Exercise tasks:
1. Transcribe the portion of the post on Cronenberg's Cosmopolis starting with "In the 1980s" and going on through "self-awareness and metacritical.".
2. Pick up the post on Cronenberg's Cosmopolis after its last sentence and write the next part.

Text passage:
-- begin --

August 26, 2012

Cronenberg's Cosmopolis

In the 1980s when I was a young adult, there were movies and there were art films. There was TV trash and there were foreign films. There were grocery-store bestsellers and there was literary fiction. 

Somewhere along the line, things changed and we got high-low culture. Not highbrow culture (a steady diet of Schopenhauer) nor lowbrow culture (Wheel of Fortune) and certainly not middlebrow culture. It was The Simpsons and Buffy the Vampire Slayer. It was being smart about dumb stuff. It was the complexity of high culture, the joys of low culture, and the craftsmanship of mid culture, shot through with self-awareness and metacritical. 

From the 2000s on, certainly, all the smart people I know watched TV voraciously. They rarely went to the arthouse cinema. They read books by smart authors who had likewise embraced popular forms, and we ended up where we are today, where you can't claim to be an intellectual and not know what The Hunger Games is. Now talent is EVERYWHERE and everyone knows about it. We probably have the closest thing to a shared culture than we have for decades because middle-schoolers, literary scholars, soccer moms, and retirees are all reading the same stuff. 

But it bodes poorly for a film like David Cronenberg's Cosmopolis, which is an art film. Art. Film. Weird and difficult. Unfamiliar. Unrealistic. The most amazing thing about the movie is that it is a near-perfect adaptation of the novel that is its source material. I wouldn't have thought it could be done, but Cronenberg captures the exact tone and timbre of Don DeLillo's cult classic. The surrealness, the humor, the despair. And all the themes. I feel like most movie adaptations are lucky to capture one or two themes of a literary novel, but this one felt even more expansive than the novel. (It probably helped that my husband noted that "take a haircut" means "take a big loss" in the world of finance. To which all the rest of us went "Ooooooohhhh.") 

And Cronenberg has the visual skills to replicate the symbolism of the novel and translate its themes into images. It's a road trip, it's a journey back in time, it's a search for Rosebud, it's a limo that gradually turns into a hearse, it's reading a foreign language, it's looking out the window, peering into your body (bottoms up), getting humped, zapped, pied, and prousted.

-- end --

Collected material:
-- begin --

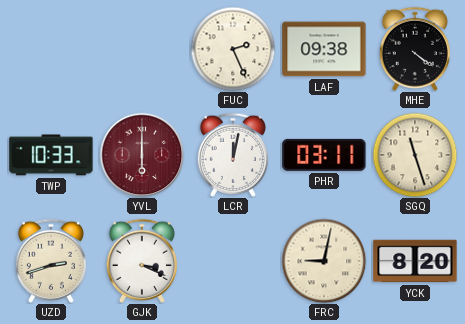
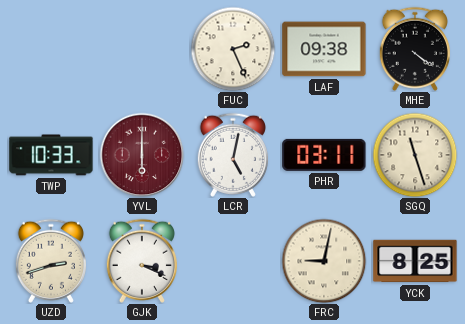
LCR: 12:02 -> 5:02
YCK: 8:20 -> 8:25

-- end --

Answers for this exercise:
1.
In the 1980s when I was a young adult, there were movies and there were art films. There was TV trash and there were foreign films. There were grocery-store bestsellers and there was literary fiction. 

Somewhere along the line, things changed and we got high-low culture. Not highbrow culture (a steady diet of Schopenhauer) nor lowbrow culture (Wheel of Fortune) and certainly not middlebrow culture. It was The Simpsons and Buffy the Vampire Slayer. It was being smart about dumb stuff. It was the complexity of high culture, the joys of low culture, and the craftsmanship of mid culture, shot through with self-awareness and metacritical.

2.
Which is all to say: I really liked this film.

August 19, 2012

The Chatty Hero

How much did I love The Bourne Legacy? A lot. There's co-star Rachel Weisz, who goes most of the movie without any visible makeup, looks appropriately disheveled for being on the run for 24 hours, and acts as if she's been hit with a ton of bricks—and I mean that in a good way. She's shell-shocked and evinces just the right amount of glass-eyed trauma.

The writing and plot were great, if not perfect. Movies about dark conspiracies almost always start with a series of enigmatic scenes showing the main players reacting to a crisis or getting set up. It's a way of introducing the characters, building tension, and letting the audience struggle a bit to put the situation together, but it's become a cliche at this point and I really did want the filmmakers to just tell me already. That said, once the preliminaries are established, the plot and writing were fantastic, especially with regard to the two main characters. The growth of their trust in each other was slow and sure, neither instantaneous nor falsely drawn out for drama. Same with their affection: they don't go beyond holding hands, but that handholding feels significant and intimate because the actors (and writers) make you feel how out there it is to hold hands with a virtual stranger.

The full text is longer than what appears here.